Clustering taxonomy sequences

biojack · August 3, 2022, 10:53am

Hi

I wonder if there a possibility to perform OTU clustering 99% around taxonomy sequences within qiime software.

I found vsearch tool for similar purpose but it requires some frequency table. In fact I don't have and don't need such table for that analysis. I have only original sequences with taxonomy labels.

Also I would wish that such clustering work as filter ( so some sequences are uniting in cluster with some most represantative label and others remain the same)

Most close I found in ReSCRIPT like "dereplicate" function, but it works like 100% Clustering, so I need the same but 99% clustering.

Is such possibility within qiime? If no - could you suggest software for such tools.

Thank you for attention

SoilRotifer · August 3, 2022, 3:46pm

Hi @biojack,

Everything you need is available within the QIIME 2 documentation. If you search for OTU clustering you'll find:

https://docs.qiime2.org/2022.2/tutorials/otu-clustering/

You can perform otu clustering on your raw sequences or on your denoised (deblur, DADA2) sequences.

biojack · August 3, 2022, 5:05pm

Hi @SoilRotifer

I read tutorial and it seems that there are two cases that I already described

using deriplicate ( which is 100% clustering, not 99% by the fact)
using vsearch cluster which use frequency table of features at input which I don't have and shouldn't must have for my task

Maybe I miss smth?

biojack · August 3, 2022, 5:08pm

In fact I need something simple command like

qiime vsearch cluster --i-sequences seqs.qza  --p-perc-identity 0.99 --o-clustered-sequences seqs_NR99.qza

SoilRotifer · August 3, 2022, 5:10pm

The page I linked you to shows this command:

qiime vsearch dereplicate-sequences
--i-sequences seqs.qza
--o-dereplicated-table table.qza
--o-dereplicated-sequences rep-seqs.qza

The table will be made for you. Then you proceed to cluster in the following step:

qiime vsearch cluster-features-de-novo
--i-table table.qza
--i-sequences rep-seqs.qza
--p-perc-identity 0.99
--o-clustered-table table-dn-99.qza
--o-clustered-sequences rep-seqs-dn-99.qza

-Mike

biojack · August 3, 2022, 5:15pm

Ohh.. Thanks! Looks like workaround

Interesting, why there is no possibility to perform this just as one command

Anyway thanks for your support

SoilRotifer · August 3, 2022, 5:21pm

This is how vsearch works. Also, it is more efficient to do dereplicate the data first, then cluster from that dereplicated set.

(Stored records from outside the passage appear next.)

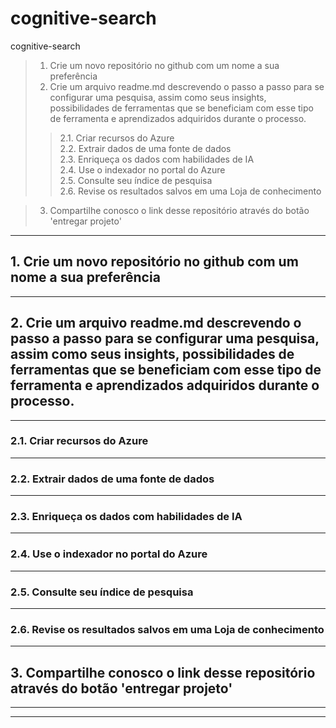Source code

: # cognitive-search  
cognitive-search  

> 1. Crie um novo repositório no github com um nome a sua preferência  
> 2. Crie um arquivo readme.md descrevendo o passo a passo para se configurar uma pesquisa, assim como seus insights, possibilidades de ferramentas que se beneficiam com esse tipo de ferramenta e aprendizados adquiridos durante o processo.  
>> 2.1. Criar recursos do Azure  
> 2.2. Extrair dados de uma fonte de dados  
> 2.3. Enriqueça os dados com habilidades de IA  
> 2.4. Use o indexador no portal do Azure  
> 2.5. Consulte seu índice de pesquisa  
> 2.6. Revise os resultados salvos em uma Loja de conhecimento  

> 3. Compartilhe conosco o link desse repositório através do botão 'entregar projeto'  

--------
## 1. Crie um novo repositório no github com um nome a sua preferência  

--------
## 2. Crie um arquivo readme.md descrevendo o passo a passo para se configurar uma pesquisa, assim como seus insights, possibilidades de ferramentas que se beneficiam com esse tipo de ferramenta e aprendizados adquiridos durante o processo.  

--------
### 2.1. Criar recursos do Azure  

--------
### 2.2. Extrair dados de uma fonte de dados  

--------
### 2.3. Enriqueça os dados com habilidades de IA  

--------
### 2.4. Use o indexador no portal do Azure  

--------
### 2.5. Consulte seu índice de pesquisa  

--------
### 2.6. Revise os resultados salvos em uma Loja de conhecimento  

--------
## 3. Compartilhe conosco o link desse repositório através do botão 'entregar projeto'  

--------
--------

Especially, if you’d like to cluster at several different similarity levels, then there is no need to dereplicate each time.

But I suppose a pipeline for this would be something to consider.

Good luck!

biojack · August 4, 2022, 4:10pm

@SoilRotifer

just wondering

I looked in RESCRIPt dereplicate manual and there is already --p-perc-identity parameter. So probably it would be better use RESCRIPt for same purpose instead of vsearch? If it do the same thing

SoilRotifer · August 4, 2022, 4:31pm

If your intent is to make a reference database based on clustered sequences, then yes you can use this approach. But if you are simply clustering your reads to generate OTUs for analyses, then you should use vsearch.

In general, we do not recommend clustering reads for the purposes of making a reference database as your ability to correctly assign taxonomy to your reads declines. This is covered in our RESCRIPt manuscript. Usually, clustering reference sequences is performed to reduce the file and memory size of the reference database when computational resources are limited.

system · September 4, 2022, 10:32pm

This topic was automatically closed 31 days after the last reply. New replies are no longer allowed.